TEXT EXCERPT -
# KDD 2020 
# Where really are the parking spots?
Using RAPIDS to find proper distances to parking spots in Seattle.

## Load the modules

In [1]:
import cudf
from cuspatial import haversine_distance
from collections import OrderedDict
import numpy as np
import datetime as dt
import cugraph

%load_ext autotime

## Read in the data

In [2]:
dtypes = OrderedDict([
    ('OccupancyDateTime', 'date'),
    ('PaidOccupancy', 'int64'),
    ('BlockfaceName', 'str'),
    ('SideOfStreet', 'str'),
    ('SourceElementKey', 'int64'),
    ('ParkingTimeLimitCategory', 'int64'),
    ('ParkingSpaceCount', 'int64'),
    ('PaidParkingArea', 'str'),
    ('PaidParkingSubArea', 'str'),
    ('PaidParkingRate', 'int8'),
    ('ParkingCategory', 'str'),
    ('Location', 'str'),
    ('dow', 'int8')
])

df = cudf.read_csv(
    '../data/parking_MayJun2019.csv'
    , skiprows=1
    , dtype=list(dtypes.values())
    , names=list(dtypes.keys())
)

df = df[['SourceElementKey', 'Location']].dropna()

time: 3.5 s


Let's extract the geo-coordinates for the parking locations.

In [3]:
def extractLon(location):
    lon = location.str.extract('([0-9\.\-]+) ([0-9\.]+)')[0]
    return lon

def extractLat(location):
    lon = location.str.extract('([0-9\.\-]+) ([0-9\.]+)')[1]
    return lon
    

time: 611 µs


In [4]:
locations = df.drop_duplicates()

DATA SUPPLIED -
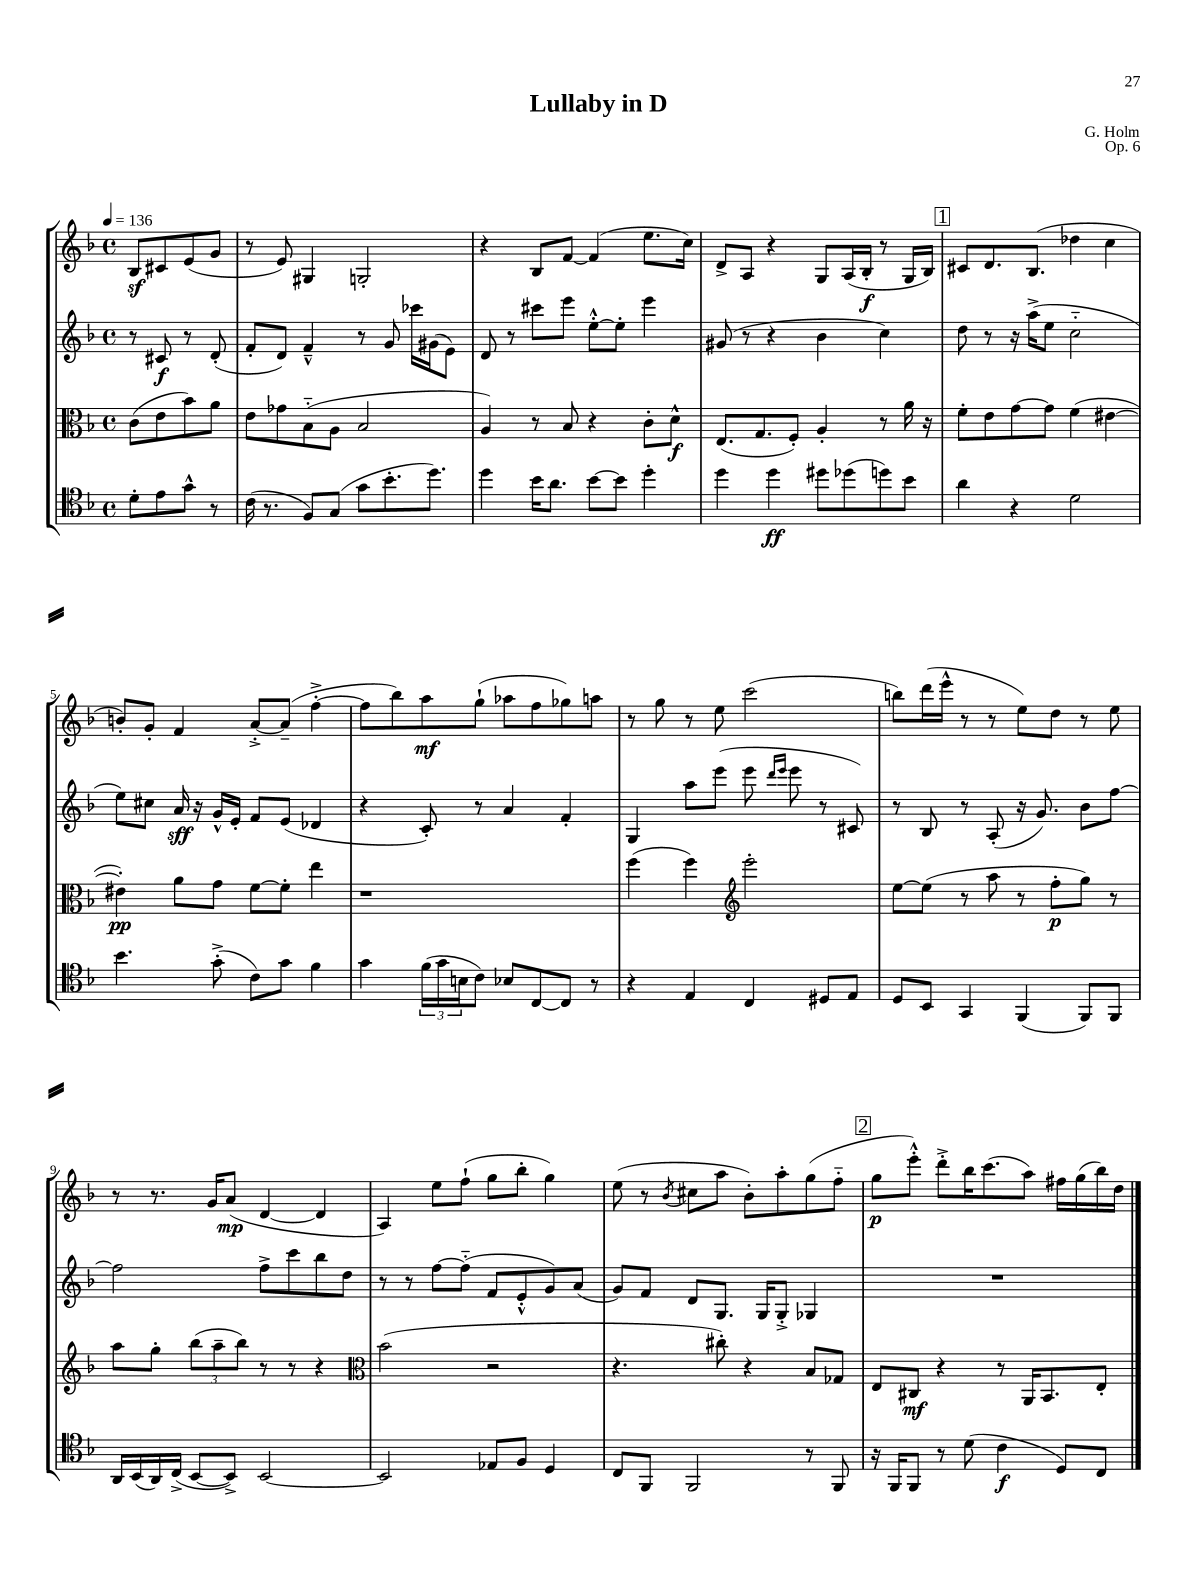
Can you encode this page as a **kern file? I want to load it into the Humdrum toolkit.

**kern	**dynam	**kern	**dynam	**kern	**dynam	**kern	**dynam
*part4	*part4	*part3	*part3	*part2	*part2	*part1	*part1
*staff4	*staff4	*staff3	*staff3	*staff2	*staff2	*staff1	*staff1
*clefC4	*	*clefC3	*	*clefG2	*	*clefG2	*
*k[b-]	*	*k[b-]	*	*k[b-]	*	*k[b-]	*
*M4/4	*	*M4/4	*	*M4/4	*	*M4/4	*
*met(c)	*	*met(c)	*	*met(c)	*	*met(c)	*
*MM136	*	*MM136	*	*MM136	*	*MM136	*
=	=	=	=	=	=	=	=
8d'\L	.	(8c\L	.	8r	.	8B-z/L	.
8e\	.	8e\	.	8c#X/	f	8c#X/	.
8g^^\J	.	8b-\)	.	8r	.	(8e/	.
8r	.	8a\J	.	(8d'/	.	8g/J	.
=1	=1	=1	=1	=1	=1	=1	=1
(16c\	.	8e\L	.	8f'/L	.	8r	.
8.r	.	.	.	.	.	.	.
.	.	8g-X\	.	8d/J)	.	8e/)	.
8F/L)	.	(8B-\	.	4f~^^/	.	4G#X/	.
(8G/J	.	8A\J	.	.	.	.	.
8g\L	.	2B-/	.	8r	.	2Gn'/	.
8.b-'\	.	.	.	8g/	.	.	.
.	.	.	.	16ccc-X\LL	.	.	.
8.dd\J)	.	.	.	(16g#X\J	.	.	.
.	.	.	.	8e\J)	.	.	.
=2	=2	=2	=2	=2	=2	=2	=2
4dd\	.	4A/)	.	8d/	.	4r	.
.	.	.	.	8r	.	.	.
16b-\KL	.	8r	.	8ccc#X\L	.	8B-/L	.
8.a\J	.	.	.	.	.	.	.
.	.	8B-/	.	8eee\J	.	[8f/J	.
[8b-\L	.	4r	.	[8ee'^^\L	.	(4f/]	.
8b-\J]	.	.	.	8ee'\J]	.	.	.
4dd'\	.	8c'\L	.	4eee\	.	8.ee\L	.
.	.	8d^^\J	f	.	.	.	.
.	.	.	.	.	.	16cc\Jk)	.
=3	=3	=3	=3	=3	=3	=3	=3
4dd\	.	(8.E/L	.	(8g#X/	.	8d^/L	.
.	.	.	.	8r	.	8A/J	.
.	.	8.G/	.	.	.	.	.
4dd\	ff	.	.	4r	.	4r	.
.	.	8F'/J)	.	.	.	.	.
8dd#X\L	.	4A'/	.	4b-\	.	8G/L	.
(8dd-X\	.	.	.	.	.	(16A/L	.
.	.	.	.	.	.	16B-'/JJ	f
8ddn\)	.	8r	.	4cc\)	.	8r	.
8b-\J	.	16a\	.	.	.	16G/LL	.
.	.	16r	.	.	.	16B-/JJ)	.
!!LO:REH:place=s1:t=1
=4	=4	=4	=4	=4	=4	=4	=4
4a\	.	8f'\L	.	8dd\	.	8c#X/L	.
.	.	8e\	.	8r	.	8.d/	.
4r	.	[8g\	.	16r	.	.	.
.	.	.	.	(16aa^\KL	.	(8.B-/J	.
.	.	8g\J]	.	8ee\J	.	.	.
2d\	.	(4f\	.	2cc\	.	4dd-X\	.
.	.	[4e#X\	.	.	.	4cc\	.
!!LO:LB:g=z
=5	=5	=5	=5	=5	=5	=5	=5
4.b-\	.	4e#X'\])	pp	8ee\L)	.	8bn'/L)	.
.	.	.	.	8cc#X\J	.	8g'/J	.
.	.	8a\L	.	16a/	sff	4f/	.
.	.	.	.	16r	.	.	.
(8g'^\	.	8g\J	.	16g^^/LL	.	.	.
.	.	.	.	16e'/JJ	.	.	.
8c\L)	.	[8f\L	.	8f/L	.	[8a'^/L	.
8g\J	.	8f'\J]	.	(8e/J	.	(8a~/J]	.
4f\	.	4ee\	.	4d-X/	.	[4ff'^\	.
=6	=6	=6	=6	=6	=6	=6	=6
4g\	.	1r	.	4r	.	8ff\L]	.
.	.	.	.	.	.	8bb-\)	.
(24f\LL	.	.	.	8c'/)	.	8aa\	mf
24g\	.	.	.	.	.	.	.
24Bn\J	.	.	.	.	.	.	.
8c\J)	.	.	.	8r	.	(8gg`\J	.
8B-X/L	.	.	.	4a/	.	8aa-X\L	.
[8C/	.	.	.	.	.	8ff\	.
8C/J]	.	.	.	4f'/	.	8gg-X\)	.
8r	.	.	.	.	.	8aan\J	.
=7	=7	=7	=7	=7	=7	=7	=7
4r	.	(4ff\	.	4G/	.	8r	.
.	.	.	.	.	.	8gg\	.
4E/	.	4ff\)	.	8aa\L	.	8r	.
.	.	.	.	(8eee\J	.	8ee\	.
*	*	*clefG2	*	*	*	*	*
4C/	.	2eee'\	.	8eee\	.	(2ccc\	.
.	.	.	.	16qqddd/LL	.	.	.
.	.	.	.	16qqeee/JJ	.	.	.
.	.	.	.	8eee\	.	.	.
8D#X/L	.	.	.	8r	.	.	.
8E/J	.	.	.	8c#X/)	.	.	.
=8	=8	=8	=8	=8	=8	=8	=8
8D/L	.	[8ee\L	.	8r	.	8bbn\L)	.
8BB-/J	.	(8ee\J]	.	8B-/	.	(16ddd\L	.
.	.	.	.	.	.	16eee^^\JJ	.
4GG/	.	8r	.	8r	.	8r	.
.	.	8aa\	.	(8A'/	.	8r	.
(4FF/	.	8r	.	16r	.	8ee\L)	.
.	.	.	.	8.g/)	.	.	.
.	.	8ff'\L	p	.	.	8dd\J	.
8FF/L)	.	8gg\J)	.	8b-\L	.	8r	.
8FF/J	.	8r	.	[8ff\J	.	8ee\	.
!!LO:LB:g=z
=9	=9	=9	=9	=9	=9	=9	=9
16AA/LL	.	8aa\L	.	2ff\]	.	8r	.
(16BB-/	.	.	.	.	.	.	.
16AA/)	.	8gg'\J	.	.	.	8.r	.
(16C^/JJ	.	.	.	.	.	.	.
[8BB-/L	.	(12bb-\L	.	.	.	.	.
.	.	.	.	.	.	16g/KL	.
.	.	12aa~\	.	.	.	.	.
8BB-^/J])	.	.	.	.	.	(8a/J	mp
.	.	12bb-\J)	.	.	.	.	.
[2BB-/	.	8r	.	8ff^\L	.	[4d/	.
.	.	8r	.	8ccc\	.	.	.
.	.	4r	.	8bb-\	.	4d/]	.
.	.	.	.	8dd\J	.	.	.
=10	=10	=10	=10	=10	=10	=10	=10
*	*	*clefC3	*	*	*	*	*
2BB-/]	.	(2b-\	.	8r	.	4A/)	.
.	.	.	.	8r	.	.	.
.	.	.	.	[8ff\L	.	8ee\L	.
.	.	.	.	(8ff\J]	.	(8ff`\J	.
8E-X/L	.	2r	.	8f/L	.	8gg\L	.
8F/J	.	.	.	8e'^^/	.	8bb-'\J	.
4D/	.	.	.	8g/)	.	4gg\)	.
.	.	.	.	(8a/J	.	.	.
=11	=11	=11	=11	=11	=11	=11	=11
8C/L	.	4.r	.	8g/L)	.	(8ee\	.
8FF/J	.	.	.	8f/J	.	8r	.
.	.	.	.	.	.	8qb-/	.
2FF/	.	.	.	8d/L	.	8cc#X\L	.
.	.	8cc#X'\)	.	8.G/J	.	8aa\J	.
.	.	4r	.	.	.	8b-'\L)	.
.	.	.	.	16G/KL	.	.	.
.	.	.	.	8G'^/J	.	8aa'\	.
8r	.	8B-/L	.	4G-X/	.	(8gg\	.
8FF/	.	8G-X/J	.	.	.	8ff\J	.
!!LO:REH:place=s1:t=2
=12	=12	=12	=12	=12	=12	=12	=12
16r	.	8E/L	.	1r	.	8gg\L	p
16FF/KL	.	.	.	.	.	.	.
8FF/J	.	8C#X/J	mf	.	.	8eee'^^\J)	.
8r	.	4r	.	.	.	8ddd'^\L	.
(8d\	.	.	.	.	.	16bb-\K	.
.	.	.	.	.	.	(8.ccc\	.
4c\	f	8r	.	.	.	.	.
.	.	16AA/KL	.	.	.	8aa\J)	.
.	.	8.BB-/	.	.	.	.	.
8D/L)	.	.	.	.	.	16ff#X\LL	.
.	.	.	.	.	.	(16gg\	.
8C/J	.	8E'/J	.	.	.	16bb-\)	.
.	.	.	.	.	.	16dd\JJ	.
==	==	==	==	==	==	==	==
*-	*-	*-	*-	*-	*-	*-	*-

GIVEN EXERCISE - For each statement below, decide whether it agrees with the Seattle parking notebook. Answer yes or no, and quote the words from the notebook that decide it. 1. The CSV file is read with the first row skipped. 2. The PaidParkingRate column is given the type int64. 3. After loading, only the SourceElementKey and Location columns are kept.

RESPONSE TO THE EXERCISE -
1. Yes: ", skiprows=1"
2. No: "('PaidParkingRate', 'int8'),"
3. Yes: "df = df[['SourceElementKey', 'Location']].dropna()"